_PAGE EXCERPT_
The problem with these bills, however, is that they would not make the exchanges available to all Americans. Only very small companies and those individuals who can’t get insurance outside of the exchange — 25 million people — would be allowed to shop there. This would leave more than 200 million Americans with no more options, private or public, than they have today.

I understand the president’s fear of overreaching. Past reform efforts have failed in part because of the public’s distaste for government-imposed change. But walling off most of the health care system from choice and competition could create greater problems — enough to doom health care reform.

I believe there is a way to work with the present employer-based system to guarantee that all Americans have choices, and I am proposing it in an amendment to the latest Senate health care bill. My amendment, called Free Choice, would let everyone choose his health insurance plan.

Read the rest here.

Discuss.

  • (Show?)

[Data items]
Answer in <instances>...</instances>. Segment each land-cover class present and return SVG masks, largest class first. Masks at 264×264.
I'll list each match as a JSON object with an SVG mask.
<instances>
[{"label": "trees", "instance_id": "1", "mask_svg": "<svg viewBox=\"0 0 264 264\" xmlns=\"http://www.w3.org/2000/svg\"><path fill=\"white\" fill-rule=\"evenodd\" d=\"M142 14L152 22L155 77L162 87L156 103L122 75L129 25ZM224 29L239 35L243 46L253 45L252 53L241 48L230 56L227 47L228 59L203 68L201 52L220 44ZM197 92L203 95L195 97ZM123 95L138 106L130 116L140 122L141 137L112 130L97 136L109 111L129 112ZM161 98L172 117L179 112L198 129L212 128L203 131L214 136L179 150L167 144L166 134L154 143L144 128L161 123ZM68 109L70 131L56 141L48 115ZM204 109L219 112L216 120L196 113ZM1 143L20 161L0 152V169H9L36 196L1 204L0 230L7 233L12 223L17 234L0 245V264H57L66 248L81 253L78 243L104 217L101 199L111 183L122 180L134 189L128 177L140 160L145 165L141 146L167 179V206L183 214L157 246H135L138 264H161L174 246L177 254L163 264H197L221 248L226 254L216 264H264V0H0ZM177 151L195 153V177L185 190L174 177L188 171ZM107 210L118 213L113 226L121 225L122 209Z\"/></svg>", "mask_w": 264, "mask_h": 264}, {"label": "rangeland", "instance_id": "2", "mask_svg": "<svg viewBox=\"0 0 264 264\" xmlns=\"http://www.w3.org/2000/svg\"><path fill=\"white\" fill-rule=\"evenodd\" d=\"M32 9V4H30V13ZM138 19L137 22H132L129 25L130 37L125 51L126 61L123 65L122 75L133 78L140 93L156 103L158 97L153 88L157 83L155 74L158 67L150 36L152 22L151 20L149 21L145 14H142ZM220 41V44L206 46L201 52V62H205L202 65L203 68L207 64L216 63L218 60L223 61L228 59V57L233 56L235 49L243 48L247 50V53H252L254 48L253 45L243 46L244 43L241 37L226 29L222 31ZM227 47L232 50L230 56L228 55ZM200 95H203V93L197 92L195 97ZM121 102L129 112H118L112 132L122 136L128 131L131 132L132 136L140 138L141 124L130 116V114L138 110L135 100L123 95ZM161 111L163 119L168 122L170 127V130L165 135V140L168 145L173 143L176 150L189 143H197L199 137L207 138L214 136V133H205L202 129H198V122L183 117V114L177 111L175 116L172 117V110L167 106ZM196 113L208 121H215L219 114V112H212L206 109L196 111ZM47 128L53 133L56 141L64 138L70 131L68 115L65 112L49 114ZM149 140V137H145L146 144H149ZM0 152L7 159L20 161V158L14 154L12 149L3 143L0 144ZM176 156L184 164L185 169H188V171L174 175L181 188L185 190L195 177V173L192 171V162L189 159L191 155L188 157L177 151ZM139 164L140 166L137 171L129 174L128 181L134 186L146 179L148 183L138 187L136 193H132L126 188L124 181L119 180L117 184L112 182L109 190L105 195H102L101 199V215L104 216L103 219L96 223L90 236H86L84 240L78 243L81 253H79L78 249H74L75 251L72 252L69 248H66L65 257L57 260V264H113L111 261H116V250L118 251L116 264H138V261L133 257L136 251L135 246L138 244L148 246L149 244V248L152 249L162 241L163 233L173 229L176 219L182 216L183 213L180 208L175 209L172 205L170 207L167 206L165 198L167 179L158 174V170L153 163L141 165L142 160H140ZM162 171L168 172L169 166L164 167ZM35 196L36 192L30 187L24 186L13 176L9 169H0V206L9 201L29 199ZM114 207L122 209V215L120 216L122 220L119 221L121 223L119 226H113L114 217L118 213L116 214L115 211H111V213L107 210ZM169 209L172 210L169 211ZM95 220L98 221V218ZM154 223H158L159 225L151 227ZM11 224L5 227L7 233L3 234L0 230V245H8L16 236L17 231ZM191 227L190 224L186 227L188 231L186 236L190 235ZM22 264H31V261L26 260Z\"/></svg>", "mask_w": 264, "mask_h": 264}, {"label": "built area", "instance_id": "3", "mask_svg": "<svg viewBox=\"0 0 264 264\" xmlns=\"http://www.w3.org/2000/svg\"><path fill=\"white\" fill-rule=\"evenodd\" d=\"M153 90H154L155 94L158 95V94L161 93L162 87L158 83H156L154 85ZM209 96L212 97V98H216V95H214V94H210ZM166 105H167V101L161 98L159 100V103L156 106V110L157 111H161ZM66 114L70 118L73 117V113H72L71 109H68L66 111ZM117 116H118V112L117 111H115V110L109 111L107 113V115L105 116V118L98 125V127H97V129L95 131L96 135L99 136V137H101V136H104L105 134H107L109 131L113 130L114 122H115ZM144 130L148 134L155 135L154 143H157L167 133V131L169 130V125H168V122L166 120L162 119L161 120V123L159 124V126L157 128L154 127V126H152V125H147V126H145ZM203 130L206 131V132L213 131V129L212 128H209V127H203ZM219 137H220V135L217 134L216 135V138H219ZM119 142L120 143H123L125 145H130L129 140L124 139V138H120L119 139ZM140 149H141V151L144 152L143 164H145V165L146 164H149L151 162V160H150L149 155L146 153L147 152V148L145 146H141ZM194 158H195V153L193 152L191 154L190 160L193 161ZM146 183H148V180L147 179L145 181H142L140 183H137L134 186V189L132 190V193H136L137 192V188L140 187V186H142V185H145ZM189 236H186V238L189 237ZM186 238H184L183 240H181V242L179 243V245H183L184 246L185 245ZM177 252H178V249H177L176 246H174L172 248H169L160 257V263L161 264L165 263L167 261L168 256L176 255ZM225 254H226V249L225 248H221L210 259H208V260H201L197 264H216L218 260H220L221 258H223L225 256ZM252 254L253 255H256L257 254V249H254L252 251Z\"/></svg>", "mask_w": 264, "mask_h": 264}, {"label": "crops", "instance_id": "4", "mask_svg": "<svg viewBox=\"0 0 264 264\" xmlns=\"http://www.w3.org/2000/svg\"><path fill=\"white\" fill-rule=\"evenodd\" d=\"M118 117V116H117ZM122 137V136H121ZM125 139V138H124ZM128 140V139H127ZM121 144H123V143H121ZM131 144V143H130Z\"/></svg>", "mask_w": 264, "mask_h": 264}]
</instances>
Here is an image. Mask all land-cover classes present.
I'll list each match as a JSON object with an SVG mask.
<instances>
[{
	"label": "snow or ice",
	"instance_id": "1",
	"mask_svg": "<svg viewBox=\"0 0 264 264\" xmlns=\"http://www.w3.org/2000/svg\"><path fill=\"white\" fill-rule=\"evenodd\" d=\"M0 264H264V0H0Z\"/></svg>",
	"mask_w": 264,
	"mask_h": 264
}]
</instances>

_TASK LIST_
• 1. Duplicate the stretch of the health care reform excerpt from "I believe there" through "the rest here.".
• 2. Answer these questions using the health care reform excerpt.
(a) How many people would be allowed to shop in the exchanges under these bills?
(b) What is the proposed amendment called?
(c) Which bill would the amendment be added to?
• 3. Carry the health care reform excerpt on from the point where it stops.
The data items have no connection to the health care reform excerpt.

_ANSWERS BELOW_
• 1.
I believe there is a way to work with the present employer-based system to guarantee that all Americans have choices, and I am proposing it in an amendment to the latest Senate health care bill. My amendment, called Free Choice, would let everyone choose his health insurance plan.

Read the rest here.

• 2.
(a) 25 million people.
(b) Free Choice.
(c) The latest Senate health care bill.

• 3.
    It is a good analysis and proposal. I have been bothered by the fact that employees of most business really don't have a choice under the current proposals, especially in small to medium size businesses; those big enough to offer insurance, but not big enough to have a menu of options.

    These employers, where the bulk of Oregonians are employed, also have to pay more and get less benefits than those in big companies, a real perverse economic barrier to new job creation. Why should insurance cost more based upon which employer you work for? I understand the concept of pooling for insurance companies and why it is necessary for them under the current system, but it really is wrong for most people. We don't price auto or home insurance this way and we need to have large insurance pools for everyone who doesn't work for the government or for an Intel or Nike.

  • bradley (unverified)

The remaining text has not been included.